** START OF EXTRACTED RECORDS **

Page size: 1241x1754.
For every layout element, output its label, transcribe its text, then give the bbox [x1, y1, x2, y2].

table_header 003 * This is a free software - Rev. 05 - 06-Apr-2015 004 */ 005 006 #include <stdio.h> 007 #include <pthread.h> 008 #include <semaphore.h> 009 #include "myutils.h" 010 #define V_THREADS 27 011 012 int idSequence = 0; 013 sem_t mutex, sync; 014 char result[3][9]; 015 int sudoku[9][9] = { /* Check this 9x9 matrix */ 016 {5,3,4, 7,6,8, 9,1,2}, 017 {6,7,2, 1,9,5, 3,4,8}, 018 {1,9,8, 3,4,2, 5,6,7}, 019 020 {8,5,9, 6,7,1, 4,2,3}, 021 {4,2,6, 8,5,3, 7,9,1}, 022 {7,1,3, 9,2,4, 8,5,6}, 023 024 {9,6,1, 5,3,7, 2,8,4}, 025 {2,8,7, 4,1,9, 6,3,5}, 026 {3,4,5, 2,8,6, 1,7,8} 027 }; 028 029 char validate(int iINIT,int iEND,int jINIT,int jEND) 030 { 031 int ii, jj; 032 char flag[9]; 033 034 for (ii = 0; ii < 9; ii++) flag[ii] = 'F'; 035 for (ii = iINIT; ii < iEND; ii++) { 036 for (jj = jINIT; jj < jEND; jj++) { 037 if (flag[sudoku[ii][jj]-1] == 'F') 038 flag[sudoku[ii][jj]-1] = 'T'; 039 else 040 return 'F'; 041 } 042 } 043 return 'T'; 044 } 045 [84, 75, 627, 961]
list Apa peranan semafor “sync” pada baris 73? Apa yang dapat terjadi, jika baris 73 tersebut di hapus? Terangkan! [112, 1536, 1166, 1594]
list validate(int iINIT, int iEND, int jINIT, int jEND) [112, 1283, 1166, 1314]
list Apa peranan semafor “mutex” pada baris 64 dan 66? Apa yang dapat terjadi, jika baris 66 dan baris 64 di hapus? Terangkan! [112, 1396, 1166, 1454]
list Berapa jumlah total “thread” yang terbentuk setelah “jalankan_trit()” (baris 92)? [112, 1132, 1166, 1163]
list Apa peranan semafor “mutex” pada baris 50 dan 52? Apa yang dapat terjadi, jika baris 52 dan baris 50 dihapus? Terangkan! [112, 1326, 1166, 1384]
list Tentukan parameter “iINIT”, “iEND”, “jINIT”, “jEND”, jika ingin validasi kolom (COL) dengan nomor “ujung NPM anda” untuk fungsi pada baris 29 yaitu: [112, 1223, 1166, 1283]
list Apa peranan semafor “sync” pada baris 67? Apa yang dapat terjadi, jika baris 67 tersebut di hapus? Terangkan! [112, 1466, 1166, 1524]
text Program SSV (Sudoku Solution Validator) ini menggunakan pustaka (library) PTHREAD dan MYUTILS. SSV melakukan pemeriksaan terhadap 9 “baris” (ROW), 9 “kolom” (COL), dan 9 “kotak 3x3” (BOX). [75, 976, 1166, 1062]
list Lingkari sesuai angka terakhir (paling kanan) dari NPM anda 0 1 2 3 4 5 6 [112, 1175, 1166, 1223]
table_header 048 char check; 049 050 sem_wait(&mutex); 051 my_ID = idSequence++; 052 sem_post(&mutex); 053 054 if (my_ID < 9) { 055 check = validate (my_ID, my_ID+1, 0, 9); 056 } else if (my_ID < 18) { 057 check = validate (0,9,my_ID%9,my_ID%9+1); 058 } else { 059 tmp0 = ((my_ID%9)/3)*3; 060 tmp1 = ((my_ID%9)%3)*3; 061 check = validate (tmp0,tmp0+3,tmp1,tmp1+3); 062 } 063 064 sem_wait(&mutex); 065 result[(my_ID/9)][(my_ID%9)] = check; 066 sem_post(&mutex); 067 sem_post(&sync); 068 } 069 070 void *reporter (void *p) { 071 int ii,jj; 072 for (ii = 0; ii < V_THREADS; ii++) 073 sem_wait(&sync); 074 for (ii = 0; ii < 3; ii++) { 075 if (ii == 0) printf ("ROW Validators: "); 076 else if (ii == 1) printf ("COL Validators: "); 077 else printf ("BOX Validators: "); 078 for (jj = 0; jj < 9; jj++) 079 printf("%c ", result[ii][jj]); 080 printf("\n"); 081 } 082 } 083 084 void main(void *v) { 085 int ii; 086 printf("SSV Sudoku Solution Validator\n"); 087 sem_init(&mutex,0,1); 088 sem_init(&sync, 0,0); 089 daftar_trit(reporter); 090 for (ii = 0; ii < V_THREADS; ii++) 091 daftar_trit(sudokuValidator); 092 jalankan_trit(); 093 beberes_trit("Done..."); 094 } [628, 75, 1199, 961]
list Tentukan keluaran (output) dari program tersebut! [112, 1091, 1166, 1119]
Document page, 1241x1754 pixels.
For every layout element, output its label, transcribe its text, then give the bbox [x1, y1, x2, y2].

** END OF EXTRACTED RECORDS **

TASK PROMPT ▸ Revise the part that opens with the line containing "table_header 003 *" and closes with the line containing "1536, 1166, 1594]", replacing "Terangkan" with "Jelaskan" and leaving everything else unchanged. Return only those lines.

FINAL RESULT ▸
table_header 003 * This is a free software - Rev. 05 - 06-Apr-2015 004 */ 005 006 #include <stdio.h> 007 #include <pthread.h> 008 #include <semaphore.h> 009 #include "myutils.h" 010 #define V_THREADS 27 011 012 int idSequence = 0; 013 sem_t mutex, sync; 014 char result[3][9]; 015 int sudoku[9][9] = { /* Check this 9x9 matrix */ 016 {5,3,4, 7,6,8, 9,1,2}, 017 {6,7,2, 1,9,5, 3,4,8}, 018 {1,9,8, 3,4,2, 5,6,7}, 019 020 {8,5,9, 6,7,1, 4,2,3}, 021 {4,2,6, 8,5,3, 7,9,1}, 022 {7,1,3, 9,2,4, 8,5,6}, 023 024 {9,6,1, 5,3,7, 2,8,4}, 025 {2,8,7, 4,1,9, 6,3,5}, 026 {3,4,5, 2,8,6, 1,7,8} 027 }; 028 029 char validate(int iINIT,int iEND,int jINIT,int jEND) 030 { 031 int ii, jj; 032 char flag[9]; 033 034 for (ii = 0; ii < 9; ii++) flag[ii] = 'F'; 035 for (ii = iINIT; ii < iEND; ii++) { 036 for (jj = jINIT; jj < jEND; jj++) { 037 if (flag[sudoku[ii][jj]-1] == 'F') 038 flag[sudoku[ii][jj]-1] = 'T'; 039 else 040 return 'F'; 041 } 042 } 043 return 'T'; 044 } 045 [84, 75, 627, 961]
list Apa peranan semafor “sync” pada baris 73? Apa yang dapat terjadi, jika baris 73 tersebut di hapus? Jelaskan! [112, 1536, 1166, 1594]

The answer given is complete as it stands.